■ WORK TO COMPLETE ■
Copy the listing below, replacing each "skLineSegment" with "skLine" and leaving everything else unchanged.

*** ENTRIES

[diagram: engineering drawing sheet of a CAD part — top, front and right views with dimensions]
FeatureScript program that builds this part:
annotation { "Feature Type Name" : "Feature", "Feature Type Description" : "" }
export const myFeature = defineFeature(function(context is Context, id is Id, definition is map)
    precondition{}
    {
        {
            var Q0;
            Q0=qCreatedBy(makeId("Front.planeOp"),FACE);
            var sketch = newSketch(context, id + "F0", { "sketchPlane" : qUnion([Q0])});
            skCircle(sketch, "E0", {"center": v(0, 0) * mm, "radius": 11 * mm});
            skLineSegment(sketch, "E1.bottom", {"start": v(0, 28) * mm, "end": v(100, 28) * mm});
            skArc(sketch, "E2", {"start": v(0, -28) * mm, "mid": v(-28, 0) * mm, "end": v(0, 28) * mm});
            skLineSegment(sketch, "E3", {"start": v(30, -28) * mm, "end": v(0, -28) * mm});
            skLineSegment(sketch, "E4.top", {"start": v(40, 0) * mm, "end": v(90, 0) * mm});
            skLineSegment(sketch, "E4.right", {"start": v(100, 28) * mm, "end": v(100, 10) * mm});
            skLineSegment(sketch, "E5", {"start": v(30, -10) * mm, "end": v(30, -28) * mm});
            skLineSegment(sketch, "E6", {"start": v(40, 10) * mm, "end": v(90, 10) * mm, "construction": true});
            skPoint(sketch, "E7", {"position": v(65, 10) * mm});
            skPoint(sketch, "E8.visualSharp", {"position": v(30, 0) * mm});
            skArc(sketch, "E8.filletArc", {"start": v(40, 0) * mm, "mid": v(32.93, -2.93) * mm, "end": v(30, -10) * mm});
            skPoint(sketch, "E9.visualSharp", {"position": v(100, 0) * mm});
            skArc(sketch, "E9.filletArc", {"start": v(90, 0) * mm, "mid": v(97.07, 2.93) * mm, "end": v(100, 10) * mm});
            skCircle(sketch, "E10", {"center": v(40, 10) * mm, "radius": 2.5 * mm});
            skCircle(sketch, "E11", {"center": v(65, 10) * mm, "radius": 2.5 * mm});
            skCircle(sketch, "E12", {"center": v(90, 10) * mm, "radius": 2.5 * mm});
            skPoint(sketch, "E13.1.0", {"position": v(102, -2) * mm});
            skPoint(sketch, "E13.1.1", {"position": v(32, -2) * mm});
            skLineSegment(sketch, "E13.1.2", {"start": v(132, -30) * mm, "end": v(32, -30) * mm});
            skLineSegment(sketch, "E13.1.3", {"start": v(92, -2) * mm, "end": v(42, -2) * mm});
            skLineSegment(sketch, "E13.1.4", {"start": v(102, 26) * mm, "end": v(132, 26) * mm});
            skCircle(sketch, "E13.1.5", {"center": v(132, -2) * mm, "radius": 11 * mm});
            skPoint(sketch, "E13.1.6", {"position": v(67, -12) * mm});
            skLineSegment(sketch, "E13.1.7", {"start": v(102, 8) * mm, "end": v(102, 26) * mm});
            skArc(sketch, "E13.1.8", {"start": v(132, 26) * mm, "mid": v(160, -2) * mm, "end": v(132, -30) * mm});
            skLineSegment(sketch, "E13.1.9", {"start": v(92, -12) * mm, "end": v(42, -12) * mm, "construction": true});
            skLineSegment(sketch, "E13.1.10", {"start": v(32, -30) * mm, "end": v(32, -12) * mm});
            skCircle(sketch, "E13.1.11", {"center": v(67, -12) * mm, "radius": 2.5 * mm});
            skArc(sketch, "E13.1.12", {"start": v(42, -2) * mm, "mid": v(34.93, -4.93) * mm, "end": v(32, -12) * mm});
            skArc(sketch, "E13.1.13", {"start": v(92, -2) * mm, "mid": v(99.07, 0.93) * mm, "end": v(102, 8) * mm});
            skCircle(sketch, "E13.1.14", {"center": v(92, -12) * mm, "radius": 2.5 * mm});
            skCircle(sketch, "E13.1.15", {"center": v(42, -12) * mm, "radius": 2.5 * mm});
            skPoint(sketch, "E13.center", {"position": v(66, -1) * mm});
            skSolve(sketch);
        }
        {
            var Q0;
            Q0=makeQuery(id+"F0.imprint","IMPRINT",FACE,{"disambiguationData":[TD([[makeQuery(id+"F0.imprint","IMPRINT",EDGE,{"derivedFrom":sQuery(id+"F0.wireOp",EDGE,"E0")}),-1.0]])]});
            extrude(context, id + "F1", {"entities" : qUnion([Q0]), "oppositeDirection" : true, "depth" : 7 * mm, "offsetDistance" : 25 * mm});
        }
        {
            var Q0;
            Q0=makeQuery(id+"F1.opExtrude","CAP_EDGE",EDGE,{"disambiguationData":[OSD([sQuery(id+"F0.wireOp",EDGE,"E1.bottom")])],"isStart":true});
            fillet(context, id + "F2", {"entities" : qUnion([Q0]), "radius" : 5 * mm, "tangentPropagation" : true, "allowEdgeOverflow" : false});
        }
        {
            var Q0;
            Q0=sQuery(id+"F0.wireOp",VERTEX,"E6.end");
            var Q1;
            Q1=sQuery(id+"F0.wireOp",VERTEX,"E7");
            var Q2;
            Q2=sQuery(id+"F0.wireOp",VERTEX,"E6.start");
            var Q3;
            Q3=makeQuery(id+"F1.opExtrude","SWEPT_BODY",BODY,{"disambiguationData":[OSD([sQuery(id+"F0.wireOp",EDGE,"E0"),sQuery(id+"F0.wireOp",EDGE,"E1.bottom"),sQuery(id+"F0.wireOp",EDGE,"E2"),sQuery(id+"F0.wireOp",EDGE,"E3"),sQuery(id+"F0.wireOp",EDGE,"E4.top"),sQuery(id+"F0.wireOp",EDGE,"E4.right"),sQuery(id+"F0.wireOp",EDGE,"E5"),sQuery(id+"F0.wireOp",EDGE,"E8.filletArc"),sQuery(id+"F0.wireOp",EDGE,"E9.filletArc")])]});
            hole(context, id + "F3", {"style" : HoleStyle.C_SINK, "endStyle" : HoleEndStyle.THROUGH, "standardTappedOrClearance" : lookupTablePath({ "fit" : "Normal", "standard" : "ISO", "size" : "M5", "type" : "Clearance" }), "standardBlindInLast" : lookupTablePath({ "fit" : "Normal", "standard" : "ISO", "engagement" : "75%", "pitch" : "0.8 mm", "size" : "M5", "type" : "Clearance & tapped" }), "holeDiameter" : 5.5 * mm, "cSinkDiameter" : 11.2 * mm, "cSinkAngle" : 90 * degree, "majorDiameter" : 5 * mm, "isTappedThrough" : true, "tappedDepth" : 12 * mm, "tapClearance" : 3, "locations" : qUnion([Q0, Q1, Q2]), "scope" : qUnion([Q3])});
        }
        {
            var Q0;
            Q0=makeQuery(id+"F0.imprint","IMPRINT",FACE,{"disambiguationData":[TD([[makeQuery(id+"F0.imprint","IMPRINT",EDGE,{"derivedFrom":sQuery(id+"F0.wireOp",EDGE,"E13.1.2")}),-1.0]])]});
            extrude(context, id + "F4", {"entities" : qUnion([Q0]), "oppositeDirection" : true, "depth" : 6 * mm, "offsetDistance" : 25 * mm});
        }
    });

******

■ COMPLETED EXERCISE ■
[diagram: engineering drawing sheet of a CAD part — top, front and right views with dimensions]
FeatureScript program that builds this part:
annotation { "Feature Type Name" : "Feature", "Feature Type Description" : "" }
export const myFeature = defineFeature(function(context is Context, id is Id, definition is map)
    precondition{}
    {
        {
            var Q0;
            Q0=qCreatedBy(makeId("Front.planeOp"),FACE);
            var sketch = newSketch(context, id + "F0", { "sketchPlane" : qUnion([Q0])});
            skCircle(sketch, "E0", {"center": v(0, 0) * mm, "radius": 11 * mm});
            skLine(sketch, "E1.bottom", {"start": v(0, 28) * mm, "end": v(100, 28) * mm});
            skArc(sketch, "E2", {"start": v(0, -28) * mm, "mid": v(-28, 0) * mm, "end": v(0, 28) * mm});
            skLine(sketch, "E3", {"start": v(30, -28) * mm, "end": v(0, -28) * mm});
            skLine(sketch, "E4.top", {"start": v(40, 0) * mm, "end": v(90, 0) * mm});
            skLine(sketch, "E4.right", {"start": v(100, 28) * mm, "end": v(100, 10) * mm});
            skLine(sketch, "E5", {"start": v(30, -10) * mm, "end": v(30, -28) * mm});
            skLine(sketch, "E6", {"start": v(40, 10) * mm, "end": v(90, 10) * mm, "construction": true});
            skPoint(sketch, "E7", {"position": v(65, 10) * mm});
            skPoint(sketch, "E8.visualSharp", {"position": v(30, 0) * mm});
            skArc(sketch, "E8.filletArc", {"start": v(40, 0) * mm, "mid": v(32.93, -2.93) * mm, "end": v(30, -10) * mm});
            skPoint(sketch, "E9.visualSharp", {"position": v(100, 0) * mm});
            skArc(sketch, "E9.filletArc", {"start": v(90, 0) * mm, "mid": v(97.07, 2.93) * mm, "end": v(100, 10) * mm});
            skCircle(sketch, "E10", {"center": v(40, 10) * mm, "radius": 2.5 * mm});
            skCircle(sketch, "E11", {"center": v(65, 10) * mm, "radius": 2.5 * mm});
            skCircle(sketch, "E12", {"center": v(90, 10) * mm, "radius": 2.5 * mm});
            skPoint(sketch, "E13.1.0", {"position": v(102, -2) * mm});
            skPoint(sketch, "E13.1.1", {"position": v(32, -2) * mm});
            skLine(sketch, "E13.1.2", {"start": v(132, -30) * mm, "end": v(32, -30) * mm});
            skLine(sketch, "E13.1.3", {"start": v(92, -2) * mm, "end": v(42, -2) * mm});
            skLine(sketch, "E13.1.4", {"start": v(102, 26) * mm, "end": v(132, 26) * mm});
            skCircle(sketch, "E13.1.5", {"center": v(132, -2) * mm, "radius": 11 * mm});
            skPoint(sketch, "E13.1.6", {"position": v(67, -12) * mm});
            skLine(sketch, "E13.1.7", {"start": v(102, 8) * mm, "end": v(102, 26) * mm});
            skArc(sketch, "E13.1.8", {"start": v(132, 26) * mm, "mid": v(160, -2) * mm, "end": v(132, -30) * mm});
            skLine(sketch, "E13.1.9", {"start": v(92, -12) * mm, "end": v(42, -12) * mm, "construction": true});
            skLine(sketch, "E13.1.10", {"start": v(32, -30) * mm, "end": v(32, -12) * mm});
            skCircle(sketch, "E13.1.11", {"center": v(67, -12) * mm, "radius": 2.5 * mm});
            skArc(sketch, "E13.1.12", {"start": v(42, -2) * mm, "mid": v(34.93, -4.93) * mm, "end": v(32, -12) * mm});
            skArc(sketch, "E13.1.13", {"start": v(92, -2) * mm, "mid": v(99.07, 0.93) * mm, "end": v(102, 8) * mm});
            skCircle(sketch, "E13.1.14", {"center": v(92, -12) * mm, "radius": 2.5 * mm});
            skCircle(sketch, "E13.1.15", {"center": v(42, -12) * mm, "radius": 2.5 * mm});
            skPoint(sketch, "E13.center", {"position": v(66, -1) * mm});
            skSolve(sketch);
        }
        {
            var Q0;
            Q0=makeQuery(id+"F0.imprint","IMPRINT",FACE,{"disambiguationData":[TD([[makeQuery(id+"F0.imprint","IMPRINT",EDGE,{"derivedFrom":sQuery(id+"F0.wireOp",EDGE,"E0")}),-1.0]])]});
            extrude(context, id + "F1", {"entities" : qUnion([Q0]), "oppositeDirection" : true, "depth" : 7 * mm, "offsetDistance" : 25 * mm});
        }
        {
            var Q0;
            Q0=makeQuery(id+"F1.opExtrude","CAP_EDGE",EDGE,{"disambiguationData":[OSD([sQuery(id+"F0.wireOp",EDGE,"E1.bottom")])],"isStart":true});
            fillet(context, id + "F2", {"entities" : qUnion([Q0]), "radius" : 5 * mm, "tangentPropagation" : true, "allowEdgeOverflow" : false});
        }
        {
            var Q0;
            Q0=sQuery(id+"F0.wireOp",VERTEX,"E6.end");
            var Q1;
            Q1=sQuery(id+"F0.wireOp",VERTEX,"E7");
            var Q2;
            Q2=sQuery(id+"F0.wireOp",VERTEX,"E6.start");
            var Q3;
            Q3=makeQuery(id+"F1.opExtrude","SWEPT_BODY",BODY,{"disambiguationData":[OSD([sQuery(id+"F0.wireOp",EDGE,"E0"),sQuery(id+"F0.wireOp",EDGE,"E1.bottom"),sQuery(id+"F0.wireOp",EDGE,"E2"),sQuery(id+"F0.wireOp",EDGE,"E3"),sQuery(id+"F0.wireOp",EDGE,"E4.top"),sQuery(id+"F0.wireOp",EDGE,"E4.right"),sQuery(id+"F0.wireOp",EDGE,"E5"),sQuery(id+"F0.wireOp",EDGE,"E8.filletArc"),sQuery(id+"F0.wireOp",EDGE,"E9.filletArc")])]});
            hole(context, id + "F3", {"style" : HoleStyle.C_SINK, "endStyle" : HoleEndStyle.THROUGH, "standardTappedOrClearance" : lookupTablePath({ "fit" : "Normal", "standard" : "ISO", "size" : "M5", "type" : "Clearance" }), "standardBlindInLast" : lookupTablePath({ "fit" : "Normal", "standard" : "ISO", "engagement" : "75%", "pitch" : "0.8 mm", "size" : "M5", "type" : "Clearance & tapped" }), "holeDiameter" : 5.5 * mm, "cSinkDiameter" : 11.2 * mm, "cSinkAngle" : 90 * degree, "majorDiameter" : 5 * mm, "isTappedThrough" : true, "tappedDepth" : 12 * mm, "tapClearance" : 3, "locations" : qUnion([Q0, Q1, Q2]), "scope" : qUnion([Q3])});
        }
        {
            var Q0;
            Q0=makeQuery(id+"F0.imprint","IMPRINT",FACE,{"disambiguationData":[TD([[makeQuery(id+"F0.imprint","IMPRINT",EDGE,{"derivedFrom":sQuery(id+"F0.wireOp",EDGE,"E13.1.2")}),-1.0]])]});
            extrude(context, id + "F4", {"entities" : qUnion([Q0]), "oppositeDirection" : true, "depth" : 6 * mm, "offsetDistance" : 25 * mm});
        }
    });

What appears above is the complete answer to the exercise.